Бреннан пересек комнату и подобрал конверт. Он был не запечатан, адреса на нем не было. Он открыл его и вытащил единственный содержащийся в нем листок с посланием, накорябанным знакомой детской рукой.
«Извените што так вышло, – гласило оно. – Я хатела только памоч. Хатите увидать настаящего психа прехадите к Ласточкам».
– Проклятие, – пробормотал про себя Бреннан. – Какой черт это все устроил?
6.00 вечера
«Господи», – сказал Копатель. – Что у тебя с лицом?

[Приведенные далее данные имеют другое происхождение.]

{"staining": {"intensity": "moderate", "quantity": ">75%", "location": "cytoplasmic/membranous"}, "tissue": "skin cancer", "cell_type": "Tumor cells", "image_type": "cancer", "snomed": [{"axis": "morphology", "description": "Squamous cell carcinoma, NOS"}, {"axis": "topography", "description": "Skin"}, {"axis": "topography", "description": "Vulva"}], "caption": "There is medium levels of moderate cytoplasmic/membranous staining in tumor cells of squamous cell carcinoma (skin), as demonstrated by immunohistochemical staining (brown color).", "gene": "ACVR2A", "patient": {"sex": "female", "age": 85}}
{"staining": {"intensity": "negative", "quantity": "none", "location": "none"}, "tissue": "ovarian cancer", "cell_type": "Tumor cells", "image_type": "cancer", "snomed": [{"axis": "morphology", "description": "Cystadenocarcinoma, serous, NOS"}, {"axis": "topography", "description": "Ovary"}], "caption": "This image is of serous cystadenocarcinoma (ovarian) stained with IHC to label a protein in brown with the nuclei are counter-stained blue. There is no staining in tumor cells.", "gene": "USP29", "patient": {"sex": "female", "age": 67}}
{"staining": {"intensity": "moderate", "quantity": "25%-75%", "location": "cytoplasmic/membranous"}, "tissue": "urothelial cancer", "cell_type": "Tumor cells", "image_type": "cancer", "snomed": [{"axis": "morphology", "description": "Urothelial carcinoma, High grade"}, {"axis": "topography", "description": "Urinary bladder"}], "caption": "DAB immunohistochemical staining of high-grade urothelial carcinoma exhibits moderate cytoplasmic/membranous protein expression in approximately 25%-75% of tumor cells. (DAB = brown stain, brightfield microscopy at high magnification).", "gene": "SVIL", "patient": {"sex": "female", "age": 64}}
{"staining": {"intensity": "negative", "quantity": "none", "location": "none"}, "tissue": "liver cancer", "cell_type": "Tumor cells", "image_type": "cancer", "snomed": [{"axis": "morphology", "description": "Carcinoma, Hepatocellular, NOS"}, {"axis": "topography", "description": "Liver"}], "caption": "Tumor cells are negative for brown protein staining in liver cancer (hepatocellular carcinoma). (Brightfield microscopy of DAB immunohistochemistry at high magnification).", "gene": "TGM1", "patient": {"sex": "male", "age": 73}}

Джэй закрыл за собой дверь офиса и взглянул вниз на журналиста. Копатель был уже восьми дюймов ростом. Еще пара дней – и сойдет за гнома.
– Да вот, маскируюсь под парня, в говнище избитого, – произнес он. Он медленно прошел через офис и сел. Радио бубнило что-то про съезд. От этого голова разболелась еще сильнее. Он выключил его.
– Господи, на тебя смотреть больно, – сказал Копатель. – Ты знаешь, у тебя пол-лица багровое?
– Хорошо, что не ношу галстука. Могло бы не подойти по цвету.
– Да не беспокойся ты, через день-другой опухоль спадет, а синяк позеленеет. – Даунс говорил так, будто лично присутствовал при событии; публике часто не нравятся журналисты-борцы. – Где ты, к чертям, болтался?
– Спал, – сказал Джэй. Он чувствовал слабость от обезболивающего.
– Спал? Господи, Экройд. В Атланте ад кромешный. Хартмана от номинации отделяют три сотни голосов, а ты решил вздремнуть, это как?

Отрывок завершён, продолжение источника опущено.